* Written instruction 1
From the text on the analysis modules, list the analysis results that the TRE analysis module summarizes in its table.
* Written instruction 2
From the text on the analysis modules, print the part that opens with the words containing "3.3.9. Analysis Result" and closes with "and histogram image).".

===== Given text

3.3.7. Grouping—Phrase Matcher
Phrase matcher is a spaCy technique that learns matching patterns and creates rule-based matches. Using the phrase matcher technique efficiently matches many keywords. An input file, that is, the data list loaded by default from a code is transformed into tokenized texts. Some languages, including English selected in this study, consist of both lowercase and uppercase letters. By designating the lowercase property in this transforming process, the phrase matcher technique can match without distinction between lowercase and uppercase letters. The group counting step extracts word frequencies from count vectors and grouping them into groups. The number of keywords for each sentence is calculated from the count-vectorizing result, and the keyword frequency is calculated by grouping the keywords into groups. Phrase matcher refers to counting the number of occurrences by matching the TRL Terms stored in the system to each sentence of the technical specification documents. Match results are derived, for example, A (1), B (3), C (2), depending on the sentence.
3.3.8. Score Calculation and Sorting—Phrase Matcher
In the scoring and sorting step, the total score of the sentence was determined by the score of each group. Then, the ranking was given and sorted according to the score. As for the score for each group, according to the TRL as mentioned above, group A (HH) was given 3 points, group B (HM) 2 points, and group C (MM) 1 point. For example, in the case of sentences resulting from a grouping of A(1), B(3), and C(2), the total score was A-related 3 points, B-related 6 points, and C-related 2 points, resulting in a total risk score of 11 points.
3.3.9. Analysis Result Output—Output
The sorted sentences were calculated as the following four data frames. The TRE analysis module provides a summary table for four analysis results (main result, summary result, histogram data, and histogram image).
As for the output of the TRE module, the analysis result was derived as an Excel file. Based on the following results, the severity of the risk sentence was scored and displayed, and the risk sentence according to the ranking, the affiliation of the sentence, and the frequency of keywords could be checked. As the next output, the summarized result was presented as an Excel file, and the total number of sentences, the number of extracted risk sentences, and the evaluation factor were calculated from the result. In addition, a histogram of the analysis result was created in the form of an image, and the information of the histogram was also output and could be checked. The analysis result table among the total four outputs was implemented as an analysis result screen, as shown in
Figure 10. The remaining three outputs are displayed on one screen. The summary table, histogram, and histogram information are displayed on the result summary screen, as shown in
Figure 11.
3.4. Design Parameter Extraction (DPE) Module
The DPE module analyzes the requirements and ranges of each equipment parameter by comparing the SDP of the technical specifications embedded in the system with the design standards of the object to be compared and presents the comparison results. Through the function of detecting design errors for numerical requirements in the technical specifications, it was confirmed whether the selected equipment met the minimum requirements. The comparison results present TRUE if the analysis result falls within the standard specification and its category, and FALSE if the result of the specification does not apply or deviates from the standard specification. This not only shortens the comparison time but also allows a user to identify various engineering requirements that may be omitted. In addition, by providing the ability to edit SDP data according to the characteristics of a user’s demand, the purpose of this was to prevent the design risk of contractors in advance and to establish a project-specific DB.

==========
===== Supplied information

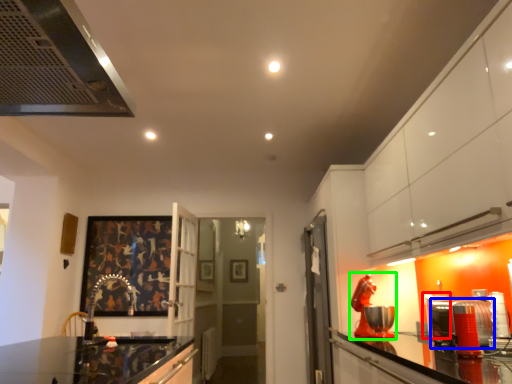
Question: Which object is the farthest from appliance (highlighted by a red box)? Choose among these: appliance (highlighted by a blue box) or appliance (highlighted by a green box).

Choices:
 (A) appliance
 (B) appliance

Answer: (A)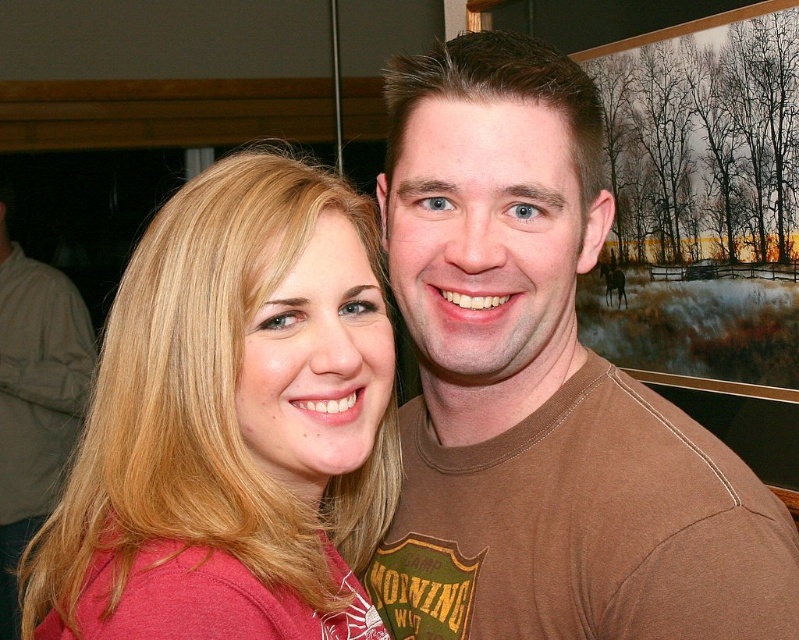
You are a photographer trying to adjust the lighting for a portrait. You notice the matte red shirt at left and the blonde hair at left in the frame. Which object is positioned higher in the image?

The matte red shirt at left is positioned higher in the image than the blonde hair at left, as it is described to be above it.

You are standing in front of the photograph and want to locate the matte red shirt at left. What are the coordinates where you should look?

The coordinates to locate the matte red shirt at left are at point (231, 424).

You are taking a photo of two people standing in front of a winter landscape painting. You want to focus on the person closer to the camera. Which of the two points, point [295,349] or point [48,278], should you focus on?

Point [295,349] is closer to the camera than point [48,278], so you should focus on point [295,349] to capture the person closer to the camera.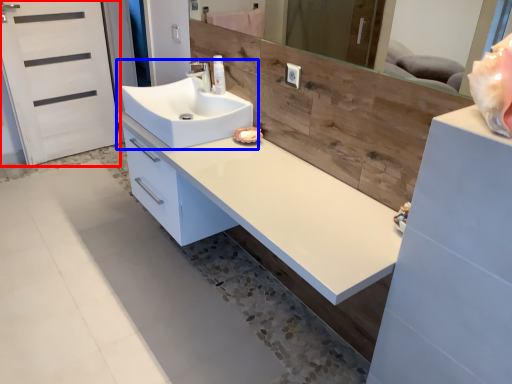
Question: Which of the following is the closest to the observer, screen door (highlighted by a red box) or sink (highlighted by a blue box)?

Choices:
 (A) screen door
 (B) sink

Answer: (B)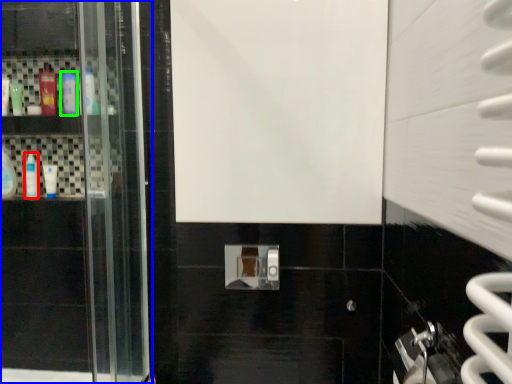
Question: Considering the real-world distances, which object is closest to mouthwash (highlighted by a red box)? door (highlighted by a blue box) or mouthwash (highlighted by a green box).

Choices:
 (A) door
 (B) mouthwash

Answer: (B)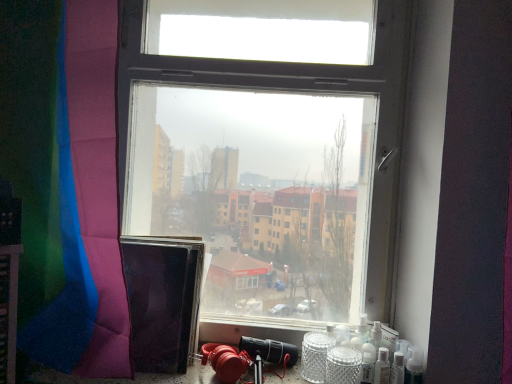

==========

* Answer 1
- main result
- summary result
- histogram data
- histogram image

* Answer 2
3.3.9. Analysis Result Output—Output
The sorted sentences were calculated as the following four data frames. The TRE analysis module provides a summary table for four analysis results (main result, summary result, histogram data, and histogram image).